Qué hacer:
• 1. Traduce al inglés, por favor, esta oración del texto sobre Simón Rodríguez: "En 1801, el mismo año en que fue publicado en Francia el original, Rodríguez inició y concluyó, en cooperación con el mexicano fray Servando Teresa de Mier (1765-1827), la traducción de la novela Atala, de François-René de Chateaubriand (1768-1848), con el objetivo de utilizar el texto en las clases de lengua española que daba en París."
• 2. Escribe la continuación del texto sobre Simón Rodríguez a partir de su última oración.

Fragmento del documento:

Edgardo Malaver
Quizá
por la oscuridad que circunda su origen, se sabe apenas que nació el 28 de
octubre, pero no se sabe con certeza si en 1769 o 1771. En cualquiera de los casos, hoy estaría de cumpleaños un personaje tan conocido y tan reconocido que podría esperarse que
ya no hubiera nada nuevo que decir de él. A pesar de que su biografía con
frecuencia ha sido injustamente relatada en función de su relación con Simón
Bolívar, Simón Rodríguez fue un intelectual que, aunque poco respetado en vida
por sus muchos otros méritos, es reverenciado en la actualidad por ser autor de
una obra brillante y adelantada a su tiempo. Además de todas las maravillas que
siempre he oído decir de él cuando se lo desprende del Libertador, ahora me
entero de que también fue traductor.
En 1801,
el mismo año en que fue publicado en Francia el original, Rodríguez inició y
concluyó, en cooperación con el mexicano fray Servando Teresa de Mier (1765-1827),
la traducción de la novela Atala, de François-René
de Chateaubriand (1768-1848), con el objetivo de utilizar el texto en las
clases de lengua española que daba en París. La traductora argentina Andrea
Pagni, que ha estudiado la historia de esta traducción, afirma que en realidad
persiste aún el debate acerca de cuál de los dos traductores habrá hecho la
traducción, o en qué proporción la habrá hecho uno, el otro o ambos. Pedro
Grases, por su lado, tiene la hipótesis de que los limitados conocimientos del
francés que tenía Mier y su notoria tendencia a la exageración y la
ficcionalización sugieren que pudo haber participado menos que Rodríguez en el
trabajo real de traducción.

Conjunto de datos:

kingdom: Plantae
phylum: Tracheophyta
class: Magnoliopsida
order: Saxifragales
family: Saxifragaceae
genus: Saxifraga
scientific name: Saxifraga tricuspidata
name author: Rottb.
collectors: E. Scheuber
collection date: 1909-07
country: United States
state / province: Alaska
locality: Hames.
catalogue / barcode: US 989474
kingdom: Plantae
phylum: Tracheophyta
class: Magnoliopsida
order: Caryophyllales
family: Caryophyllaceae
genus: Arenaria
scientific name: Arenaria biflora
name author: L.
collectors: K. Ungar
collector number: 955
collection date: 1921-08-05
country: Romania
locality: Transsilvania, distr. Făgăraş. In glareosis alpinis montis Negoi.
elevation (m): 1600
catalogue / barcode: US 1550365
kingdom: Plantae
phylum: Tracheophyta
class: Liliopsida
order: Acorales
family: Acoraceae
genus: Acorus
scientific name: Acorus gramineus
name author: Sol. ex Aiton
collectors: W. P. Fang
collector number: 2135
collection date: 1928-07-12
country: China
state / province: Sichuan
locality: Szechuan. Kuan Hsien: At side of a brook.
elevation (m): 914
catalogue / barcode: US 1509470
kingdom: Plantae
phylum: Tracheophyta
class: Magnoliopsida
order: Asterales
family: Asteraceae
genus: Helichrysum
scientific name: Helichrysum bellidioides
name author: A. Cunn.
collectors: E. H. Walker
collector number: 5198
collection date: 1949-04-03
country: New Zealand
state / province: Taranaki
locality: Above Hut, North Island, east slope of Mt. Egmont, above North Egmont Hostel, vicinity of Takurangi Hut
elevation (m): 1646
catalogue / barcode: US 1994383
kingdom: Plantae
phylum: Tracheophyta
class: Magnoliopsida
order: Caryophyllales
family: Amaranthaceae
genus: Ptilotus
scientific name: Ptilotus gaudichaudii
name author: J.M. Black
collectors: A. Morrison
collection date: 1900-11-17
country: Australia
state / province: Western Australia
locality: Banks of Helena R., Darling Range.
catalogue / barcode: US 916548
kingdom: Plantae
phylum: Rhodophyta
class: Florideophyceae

Respuestas:
• 1. In 1801, the same year the original was published in France, Rodríguez began and completed, in collaboration with the Mexican friar Servando Teresa de Mier (1765-1827), the translation of the novel Atala, by François-René de Chateaubriand (1768-1848), with the aim of using the text in the Spanish-language classes he taught in Paris.

• 2.
Más allá
de estos detalles que quizá nunca lleguen a aclararse, hay un rasgo
inmensamente atractivo en la versión de Atala
publicada por Rodríguez: el hecho de que la portada del libro en español lleva
el nombre del traductor. Después de pasar la vida entera oyendo la queja de los
traductores acerca de su minimización, de su invisibilización, de su
inexistencia para autores, editores y lectores, ahora resulta que en el primer
año del siglo XIX, Simón Rodríguez, en un país que no era el suyo y ni siquiera
hablaba su lengua, logró poner su nombre —o al menos su seudónimo, Samuel
Robinson— en la portada de su traducción. No debe haber sido difícil, siendo él
mismo quien pagaba la factura de la impresión, pero en apariencia no hubo quien
se lo impidiera o se lo reprochara.
¡Pero hay
más! Este traductor, además, puso en la portada la dirección de su propia casa.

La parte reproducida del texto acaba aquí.